[BEGIN Excerpt to read]

# DB drive amp ?



## Filli57 (Jan 7, 2010)

i'm looking for an amp to replace my fried zx880.2. i will be switching from my re sx to either to two re sl or two si bm mkIII.
i found this DB drive A5800.1 super cheap. my question it says 800 max then says [email protected] not sure if that is stating rms or max. they don't give alot of info on the amp on either site but
here is the link to the site to buy it ????????????????????????????????????????????????????????? and here is the link to the db website 
db Drive


----------



## bigmoe2010 (May 14, 2010)

db drive over rates thier amps they do not push out the watts they say but they are good amps because they dont overheat as fast as other amps


----------



## dwaynecherokee (Feb 19, 2010)

DB Drive amp?
*Never.*


----------



## Turbo_CitrusEs (Feb 8, 2010)

Not sure what kind of power you're looking for but I personally would check out the Audio Que AQ1200D. Audioque: Amps: AQ1200D


----------



## antikryst (Feb 26, 2011)

dwaynecherokee said:


> DB Drive amp?
> *Never.*


how bad are they? i have a db drive okur 80.4 (80W RMS + 200W for the sub supposedly) running focal v30s and a focal 21v2 sub.

the db drive is my first amp ever.

i am changing my amp soon... just curious on how over rated they are.

[END Excerpt to read]
[BEGIN Material shown]

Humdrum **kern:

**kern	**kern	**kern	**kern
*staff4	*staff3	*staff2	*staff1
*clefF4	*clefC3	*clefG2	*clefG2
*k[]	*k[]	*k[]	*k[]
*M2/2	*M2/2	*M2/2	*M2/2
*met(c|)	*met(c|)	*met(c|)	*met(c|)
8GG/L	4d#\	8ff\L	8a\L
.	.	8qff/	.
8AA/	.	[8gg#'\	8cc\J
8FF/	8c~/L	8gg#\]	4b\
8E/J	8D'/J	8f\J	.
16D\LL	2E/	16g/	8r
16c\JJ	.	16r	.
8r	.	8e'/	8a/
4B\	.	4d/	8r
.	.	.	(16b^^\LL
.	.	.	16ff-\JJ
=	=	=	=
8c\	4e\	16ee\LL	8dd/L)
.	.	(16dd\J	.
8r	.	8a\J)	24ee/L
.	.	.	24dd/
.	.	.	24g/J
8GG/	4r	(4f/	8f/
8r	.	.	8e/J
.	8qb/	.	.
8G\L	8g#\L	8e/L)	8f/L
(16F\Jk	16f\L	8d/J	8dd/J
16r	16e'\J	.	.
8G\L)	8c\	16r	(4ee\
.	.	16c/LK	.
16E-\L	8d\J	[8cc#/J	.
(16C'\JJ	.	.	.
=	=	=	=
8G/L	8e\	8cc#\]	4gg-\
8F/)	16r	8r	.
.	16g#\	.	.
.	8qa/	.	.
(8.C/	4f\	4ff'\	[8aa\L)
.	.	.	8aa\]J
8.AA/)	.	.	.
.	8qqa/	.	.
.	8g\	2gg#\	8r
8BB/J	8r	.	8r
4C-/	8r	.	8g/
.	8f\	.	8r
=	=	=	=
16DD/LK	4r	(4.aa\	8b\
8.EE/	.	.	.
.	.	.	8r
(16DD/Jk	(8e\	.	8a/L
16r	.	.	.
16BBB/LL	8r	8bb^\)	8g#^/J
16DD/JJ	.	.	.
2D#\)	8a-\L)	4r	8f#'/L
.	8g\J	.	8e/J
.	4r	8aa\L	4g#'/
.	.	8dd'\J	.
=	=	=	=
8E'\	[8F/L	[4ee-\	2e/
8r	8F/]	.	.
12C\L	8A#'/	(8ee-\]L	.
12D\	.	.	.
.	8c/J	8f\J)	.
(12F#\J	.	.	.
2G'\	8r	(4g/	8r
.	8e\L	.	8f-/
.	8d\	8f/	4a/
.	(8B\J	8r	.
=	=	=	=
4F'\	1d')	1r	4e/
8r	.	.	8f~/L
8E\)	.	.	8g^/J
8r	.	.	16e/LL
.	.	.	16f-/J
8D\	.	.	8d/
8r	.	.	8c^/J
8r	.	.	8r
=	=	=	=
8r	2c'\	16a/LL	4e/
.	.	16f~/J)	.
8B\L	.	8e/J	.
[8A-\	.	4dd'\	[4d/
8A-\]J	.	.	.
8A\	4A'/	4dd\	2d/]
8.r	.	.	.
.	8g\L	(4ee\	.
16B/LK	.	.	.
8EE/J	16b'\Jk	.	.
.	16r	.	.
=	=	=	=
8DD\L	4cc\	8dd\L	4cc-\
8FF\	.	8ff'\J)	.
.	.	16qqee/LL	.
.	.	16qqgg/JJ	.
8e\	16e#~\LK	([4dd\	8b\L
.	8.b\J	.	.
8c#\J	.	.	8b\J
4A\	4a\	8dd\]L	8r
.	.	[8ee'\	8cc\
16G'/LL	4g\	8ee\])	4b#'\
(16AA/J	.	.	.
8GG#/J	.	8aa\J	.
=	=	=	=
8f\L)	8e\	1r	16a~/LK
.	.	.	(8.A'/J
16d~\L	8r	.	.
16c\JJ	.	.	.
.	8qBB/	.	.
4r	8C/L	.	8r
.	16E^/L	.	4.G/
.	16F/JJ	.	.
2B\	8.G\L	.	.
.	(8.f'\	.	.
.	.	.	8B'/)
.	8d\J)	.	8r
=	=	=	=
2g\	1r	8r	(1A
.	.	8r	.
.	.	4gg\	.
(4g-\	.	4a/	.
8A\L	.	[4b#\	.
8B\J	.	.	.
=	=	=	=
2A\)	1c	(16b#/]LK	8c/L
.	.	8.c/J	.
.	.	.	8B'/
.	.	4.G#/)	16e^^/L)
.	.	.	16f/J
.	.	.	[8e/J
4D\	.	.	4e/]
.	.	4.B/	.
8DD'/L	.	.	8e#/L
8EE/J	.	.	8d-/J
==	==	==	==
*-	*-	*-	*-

[END Material shown]

- _Problems to work on_:
1) In the forum thread about DB Drive amps, what reason does bigmoe2010 give for calling them good amps?
2) Repeat the part of the forum thread between "## Filli57 (Jan" and "si bm mkIII.", inclusive, word for word.

- _Completed exercise_:
1) They don't overheat as fast as other amps.

2)
## Filli57 (Jan 7, 2010)

i'm looking for an amp to replace my fried zx880.2. i will be switching from my re sx to either to two re sl or two si bm mkIII.